---- Extract provided

September 29, 2020
The Same Communities Reeling from COVID-19 are Hit Hardest by Utility Disconnects and Power Outages – Resilient Power Can Help
By Marriele Mango, Mayra Cruz
The impact power outages have on public health can be severe. Emergency management and public health leaders rely on decades of research and case studies to learn how to better prepare for natural disasters and their consequences, including widespread power outages. This year, those responsible for maintaining public health and safety face a new and unprecedented challenge: how to protect communities when a power outage coincides with COVID-19.
In August, over three million people were left without electricity by the time Hurricane Isaias dissipated. Medically vulnerable individuals, such as seniors, considered their options as their air conditioning and fans stopped working (one senior housing facility was without power for over 30 hours). Those with electricity-dependent home medical equipment, such as oxygen concentrators, were left searching for places to charge their devices. People risked exposure when they stayed with friends or relatives that still had power.
Re-Emergence of Utility Disconnect Programs
It’s not only severe weather threatening energy security. As federal and state mandated COVID-19 protections lapse, utilities will once again begin to disconnect electricity to customers behind on their bills, many of whom now depend on electricity to homeschool their children and/or work remotely due to COVID-19 restrictions. Of the 32 states that restricted utilities from conducting disconnections during the pandemic, ten have already ended their bans. Twelve more are scheduled to allow for disconnections to resume in the coming months. North Carolina and Texas, states still reeling from recent hurricanes, are set to resume disconnects in the coming weeks.
The communities at highest risk of utility disconnects are the same communities being hit hardest by COVID-19: Black, Indigenous, and People of Color (BIPOC), medically vulnerable populations, and low-income communities. The Center for Disease Control and Prevention reported that Black and Hispanic populations are nearly three times more likely to contract COVID-19 and almost 5 times more likely to be hospitalized.

--------
---- Records shown

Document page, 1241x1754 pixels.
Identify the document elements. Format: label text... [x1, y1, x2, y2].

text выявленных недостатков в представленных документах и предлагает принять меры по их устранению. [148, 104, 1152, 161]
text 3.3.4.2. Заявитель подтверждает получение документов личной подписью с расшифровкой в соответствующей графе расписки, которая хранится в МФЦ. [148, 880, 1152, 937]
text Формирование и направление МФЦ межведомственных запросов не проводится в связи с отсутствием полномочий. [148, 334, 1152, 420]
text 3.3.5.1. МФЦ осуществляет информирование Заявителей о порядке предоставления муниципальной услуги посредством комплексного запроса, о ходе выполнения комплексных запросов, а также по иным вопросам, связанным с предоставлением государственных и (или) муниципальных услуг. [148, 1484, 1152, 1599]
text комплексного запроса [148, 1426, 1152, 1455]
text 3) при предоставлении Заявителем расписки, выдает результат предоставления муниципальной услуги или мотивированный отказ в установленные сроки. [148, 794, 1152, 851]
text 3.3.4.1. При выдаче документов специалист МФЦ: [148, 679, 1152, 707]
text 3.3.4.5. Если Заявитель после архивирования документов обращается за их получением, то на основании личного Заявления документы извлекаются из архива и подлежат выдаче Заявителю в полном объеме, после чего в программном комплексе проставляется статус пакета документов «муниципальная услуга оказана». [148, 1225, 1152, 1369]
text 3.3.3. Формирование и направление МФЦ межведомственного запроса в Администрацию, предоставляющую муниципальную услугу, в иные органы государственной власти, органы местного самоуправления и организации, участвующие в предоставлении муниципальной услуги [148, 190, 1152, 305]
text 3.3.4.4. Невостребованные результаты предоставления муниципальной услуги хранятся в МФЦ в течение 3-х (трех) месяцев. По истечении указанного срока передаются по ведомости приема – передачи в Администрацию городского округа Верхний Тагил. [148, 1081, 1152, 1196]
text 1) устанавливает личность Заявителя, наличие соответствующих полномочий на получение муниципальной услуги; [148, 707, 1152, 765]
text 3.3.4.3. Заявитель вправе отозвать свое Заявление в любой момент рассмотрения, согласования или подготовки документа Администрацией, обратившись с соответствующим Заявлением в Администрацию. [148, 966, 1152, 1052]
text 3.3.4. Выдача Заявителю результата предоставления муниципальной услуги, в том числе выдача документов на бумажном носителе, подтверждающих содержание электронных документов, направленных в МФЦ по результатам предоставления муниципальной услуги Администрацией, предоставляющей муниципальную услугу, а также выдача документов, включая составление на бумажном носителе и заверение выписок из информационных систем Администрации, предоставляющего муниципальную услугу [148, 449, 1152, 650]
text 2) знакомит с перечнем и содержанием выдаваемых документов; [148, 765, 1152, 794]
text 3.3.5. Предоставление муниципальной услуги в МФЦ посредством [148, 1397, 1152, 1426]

--------

- **Required actions**
**1)** Reproduce word for word the part of the article on utility disconnects and power outages that opens with the words containing "Re-Emergence of Utility" and closes with "the coming weeks.".
**2)** Decide whether each statement agrees with the article on utility disconnects and power outages, answering yes or no and quoting the words of the article that settle it: (a) Over three million people lost electricity by the time Hurricane Isaias dissipated. (b) All 32 states that restricted utility disconnections during the pandemic have ended their bans. (c) North Carolina and Texas are set to resume disconnects in the coming weeks.
**3)** Extend the article on utility disconnects and power outages, starting after its last sentence.
The listing comes from a different source than the article.

- **Outputs in order**
**1)**
Re-Emergence of Utility Disconnect Programs
It’s not only severe weather threatening energy security. As federal and state mandated COVID-19 protections lapse, utilities will once again begin to disconnect electricity to customers behind on their bills, many of whom now depend on electricity to homeschool their children and/or work remotely due to COVID-19 restrictions. Of the 32 states that restricted utilities from conducting disconnections during the pandemic, ten have already ended their bans. Twelve more are scheduled to allow for disconnections to resume in the coming months. North Carolina and Texas, states still reeling from recent hurricanes, are set to resume disconnects in the coming weeks.

**2)**
(a) Yes: "over three million people were left without electricity by the time Hurricane Isaias dissipated."
(b) No: "Of the 32 states that restricted utilities from conducting disconnections during the pandemic, ten have already ended their bans."
(c) Yes: "North Carolina and Texas, states still reeling from recent hurricanes, are set to resume disconnects in the coming weeks."

**3)**
Low-income and BIPOC communities are also more likely to be environmental justice communities and therefore must contend with disproportionate health impacts of COVID-19 and climate change, such as extreme heat, simultaneously. Florida, for instance, is set to resume disconnects October 1. The Florida Public Service Commission estimates approximately 600,000 customers are behind on their utility bills. As average temperatures in Florida – and throughout the Southeast region – continue to rise, disconnections coinciding with both COVID-19 and days of extreme heat could be potentially deadly.
And it’s not only health disparities—almost half of the Hispanic population has faced an economic hardship (took a pay cut or lost their job) due to COVID-19. In low-income communities, 18 percent of Hispanic and 16 percent of Black households were unable to pay an energy bill between April and May of this year, compared to under 9 percent of white households. A shocking 23 percent of low-income households with a family member dependent on electricity for a medical device were unable to pay their electric bill.
Opportunities for Resilient Power
While there is no single solution to protecting vulnerable populations through an emergency, and the situation is increasingly complicated as the COVID-19 pandemic continues, there’s an opportunity to embrace innovative solutions to build community-based solutions. It’s time to re-evaluate business-as-usual solutions and consider new, innovative technologies that can address community resilience more holistically.
Working in tandem with weatherization and energy efficiency programs, solar and battery storage systems (solar+storage) can reduce utility bills, improve emergency preparedness, and transform the energy landscape of the most vulnerable communities. Solar+storage systems are both community-based emergency power resources and economic assets; providing reliable backup power in the event of an outage, lowering energy burdens by reducing utility bills, and generating revenue through grid services during regular operations.
As a zero emissions power source, solar+storage is especially beneficial for environmental justice communities, where pollutants from fossil-fuel powered generators can contribute to already poor air quality. Solar+storage can also reduce utility burdens, the percent of income spent on utility bills, and provide an opportunity for wealth creation in low-income communities by participating in grid services programs such as demand response.
In the event of an outage, solar+storage can improve health outcomes by providing reliable power to critical loads. In individual residences, solar+storage can support some types of electricity-dependent home medical equipment through an outage or provide enough backup power to safely wait until emergency assistance can arrive. Residential systems could also help to reduce the risk of exposure during a pandemic by allowing high-risk residents to shelter-in-place.
At critical community facilities, such as medical clinics and schools, solar+storage can provide back-up power for residents to access WIFI, lighting, refrigeration for perishables and temperature-sensitive medications, and outlets to charge medical equipment and cell phones. By strategically installing resilient power systems throughout a community, influxes of people to a single critical community facility (or medical institution) could be avoided, reducing the likelihood that large numbers of people will need to gather in one place and improving the ability of the staff to maintain pandemic safety protocols.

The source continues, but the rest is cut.